Personal information
- Born: March 27, 2000 (age 25) Farmington Hills, Michigan, U.S.
- Listed height: 6 ft 4 in (1.93 m)
- Listed weight: 250 lb (113 kg)

Career information
- High school: Harrison (Farmington Hills, Michigan)
- College: Notre Dame (2018–2020) Texas (2021–2022) LSU (2023)
- NFL draft: 2024: undrafted

Career history
- New York Giants (2024)*; Las Vegas Raiders (2024)*;
- * Offseason and/or practice squad member only
- Stats at Pro Football Reference

= Ovie Oghoufo =

American football player (born 2000)

Ovie Peace Oghoufo (born March 27, 2000) is an American professional football defensive end. He played college football for the Notre Dame Fighting Irish, Texas Longhorns, and LSU Tigers before being signed by the Giants as an undrafted free agent.

==Early life==
Oghoufo attended high school at Harrison in Farmington Hills, Michigan. During Oghoufo's sophomore season, he tallied 66 tackles with 19 being for a loss, eight sacks, and three forced fumbles. In Oghoufo's first game as he senior, he totaled ten tackles as well as bringing in five receptions for 59 yards. In Oghoufo's senior season, he made 32 receptions for 508 yards and five TDs while also having 56 tackles and seven sacks. Coming out of high school, Oghoufo held offers from schools such as Notre Dame, Michigan, Michigan State, Boston College, and Kentucky. Oghoufo ultimately decided to commit to play for the Notre Dame Fighting Irish.

==College career==
=== Notre Dame ===
In the 2019 season, Oghoufo totaled 12 tackles with two and a half being for a loss, a sack, and a pass deflection. In 2020, Oghoufo would total ten tackles with two and a half being for a loss, and a sack and a half. After the conclusion of the 2021 season, Oghoufo decided to enter the NCAA transfer portal.

=== Texas ===
Oghoufo decided to transfer to play for the Texas Longhorns. During the 2021 season, Oghoufo tallied 42 tackles with five and a half going for a loss, and two sacks. In week four of the 2022 season, Oghoufo had six tackles, and forced a fumble but the Longhorns would fall to Texas Tech. In 2022, Oghoufo notched 50 tackles with eight and a half being for a loss, two and a half sacks, and a forced fumble. After the conclusion of the 2022 season, Oghoufo decided to enter the NCAA transfer portal.

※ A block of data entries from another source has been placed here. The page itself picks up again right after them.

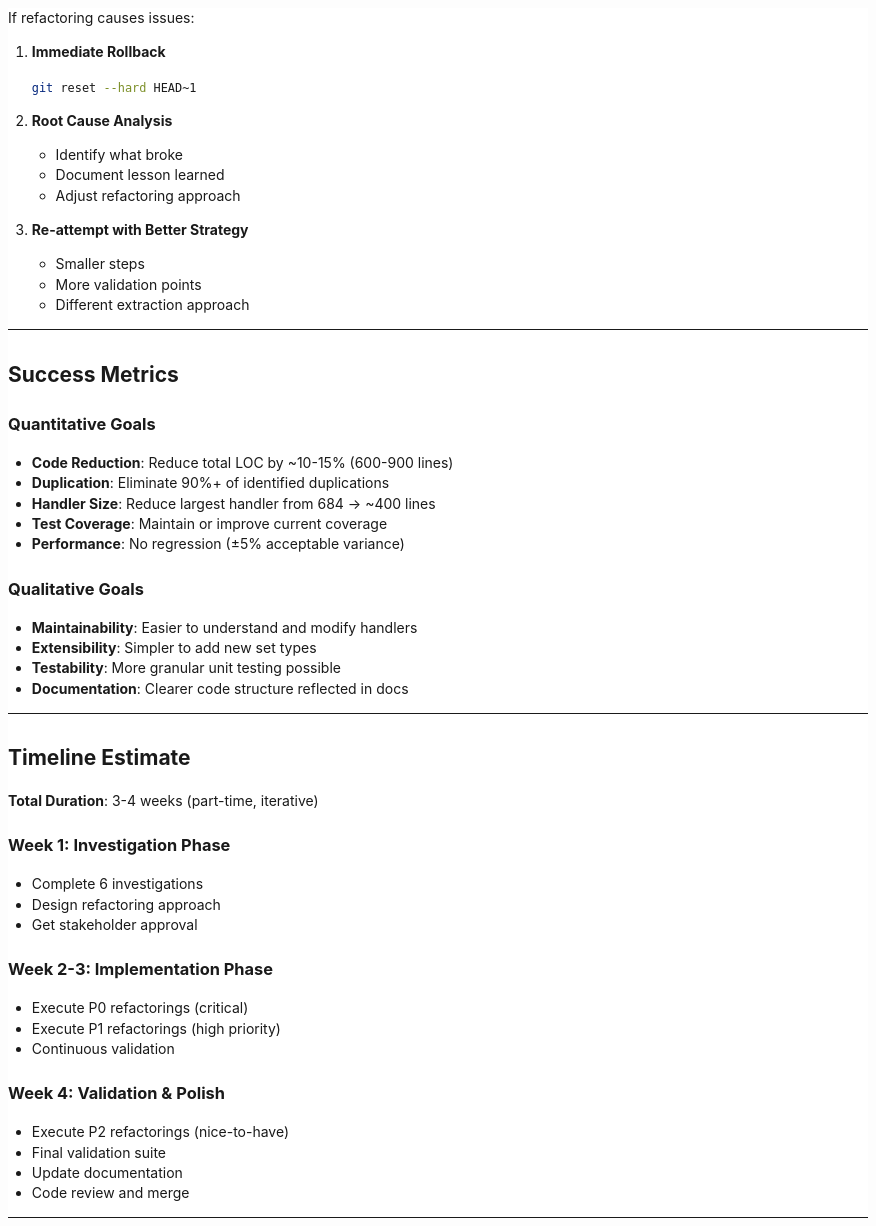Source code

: If refactoring causes issues:

1. **Immediate Rollback**
   ```bash
   git reset --hard HEAD~1
   ```

2. **Root Cause Analysis**
   - Identify what broke
   - Document lesson learned
   - Adjust refactoring approach

3. **Re-attempt with Better Strategy**
   - Smaller steps
   - More validation points
   - Different extraction approach

---

## Success Metrics

### Quantitative Goals

- **Code Reduction**: Reduce total LOC by ~10-15% (600-900 lines)
- **Duplication**: Eliminate 90%+ of identified duplications
- **Handler Size**: Reduce largest handler from 684 → ~400 lines
- **Test Coverage**: Maintain or improve current coverage
- **Performance**: No regression (±5% acceptable variance)

### Qualitative Goals

- **Maintainability**: Easier to understand and modify handlers
- **Extensibility**: Simpler to add new set types
- **Testability**: More granular unit testing possible
- **Documentation**: Clearer code structure reflected in docs

---

## Timeline Estimate

**Total Duration**: 3-4 weeks (part-time, iterative)

### Week 1: Investigation Phase
- Complete 6 investigations
- Design refactoring approach
- Get stakeholder approval

### Week 2-3: Implementation Phase
- Execute P0 refactorings (critical)
- Execute P1 refactorings (high priority)
- Continuous validation

### Week 4: Validation & Polish
- Execute P2 refactorings (nice-to-have)
- Final validation suite
- Update documentation
- Code review and merge

---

In Oghoufo's career with Texas, he started 20 games where he made 96 tackles with 14 being for a loss, and four and a half sacks.

=== LSU ===
Oghoufo decided to transfer to play for the LSU Tigers.

==Professional career==

Pre-draft measurables
| Height | Weight | Arm length | Hand span | 40-yard dash | 10-yard split | 20-yard split | 20-yard shuttle | Three-cone drill | Vertical jump | Broad jump | Bench press |
| 6 ft 2+7⁄8 in (1.90 m) | 248 lb (112 kg) | 33+3⁄4 in (0.86 m) | 9+3⁄4 in (0.25 m) | 4.65 s | 1.68 s | 2.78 s | 4.48 s | 7.14 s | 34.0 in (0.86 m) | 9 ft 11 in (3.02 m) | 20 reps |
All values from Pro Day

===New York Giants===
Oghoufo signed with the New York Giants as an undrafted free agent on May 10, 2024. He was waived/injured on August 27.

===Las Vegas Raiders===
On December 18, 2024, Oghoufo was signed to the Las Vegas Raiders practice squad. He signed a reserve/future contract on January 6, 2025.

On August 26, 2025, Oghoufo was waived by the Raiders as part of final roster cuts.